EXERCISE BRIEF: The passage below on the kinetic energy of two particles introduces new quantities to rewrite that energy. List each of them with its name, its symbol, and the formula the passage gives for it.

Consider two particles $$A$$ and $$B$$ in a system. The kinetic energy of these two particles is

$K_{AB} = \dfrac{\textbf{p}_A^2}{2m_A} + \dfrac{\textbf{p}_B^2}{2m_B} \label{27.6.1}$

We can describe kinetic energy in terms of center-of-mass $$\left( \textbf{P} \right)$$ and relative momentum $$\left( \textbf{p} \right)$$, which are given by

$$\textbf{P} = \textbf{p}_A + \textbf{p}_B$$

and

\begin{align*} \textbf{p} &= \text{relative velocity}\times \mu \\[4pt] &= (\textbf{v}_A -\textbf{v}_B) \times \left(\dfrac{m_A m_B}{m_A + m_B}\right) \\[4pt] &= \dfrac{m_B \textbf{p}_A - m_A \textbf{p}_B}{M}\end{align*} \nonumber

where

$$M = m_A + m_B$$

is the total mass of the two particles, and

$\mu = \dfrac{m_A m_B}{M} \nonumber$

is the reduced mass of the two particles.

Substituting these terms into equation $$\ref{27.6.1}$$, we find

$K_{AB} = \dfrac{\textbf{p}_A^2}{2m_A} + \dfrac{\textbf{p}_B^2}{2m_B} = \dfrac{\textbf{P}^2}{2M} + \dfrac{\textbf{p}^2}{2 \mu} \nonumber$

Note that the kinetic energy separates into a sum of a center-of-mass term and a relative momentum term.

GIVEN INFORMATION:
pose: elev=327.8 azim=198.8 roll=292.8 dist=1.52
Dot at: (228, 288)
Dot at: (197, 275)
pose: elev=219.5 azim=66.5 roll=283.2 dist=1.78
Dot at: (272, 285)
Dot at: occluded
---
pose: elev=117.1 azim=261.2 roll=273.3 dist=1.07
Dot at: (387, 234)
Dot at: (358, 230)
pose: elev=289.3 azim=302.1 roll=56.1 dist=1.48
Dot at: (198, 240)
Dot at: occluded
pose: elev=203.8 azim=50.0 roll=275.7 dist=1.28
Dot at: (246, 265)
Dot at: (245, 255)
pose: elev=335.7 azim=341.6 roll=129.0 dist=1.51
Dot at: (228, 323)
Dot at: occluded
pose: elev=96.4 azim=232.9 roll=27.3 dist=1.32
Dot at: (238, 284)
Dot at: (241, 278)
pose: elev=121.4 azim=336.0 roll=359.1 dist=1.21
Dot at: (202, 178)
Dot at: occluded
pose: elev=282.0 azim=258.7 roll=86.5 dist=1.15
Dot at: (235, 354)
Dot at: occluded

SOLUTION TO THE EXERCISE:
- Center-of-mass momentum, **P** = **p**_A + **p**_B
- Relative momentum, **p** = (m_B **p**_A − m_A **p**_B) / M
- Total mass, M = m_A + m_B
- Reduced mass, μ = m_A m_B / M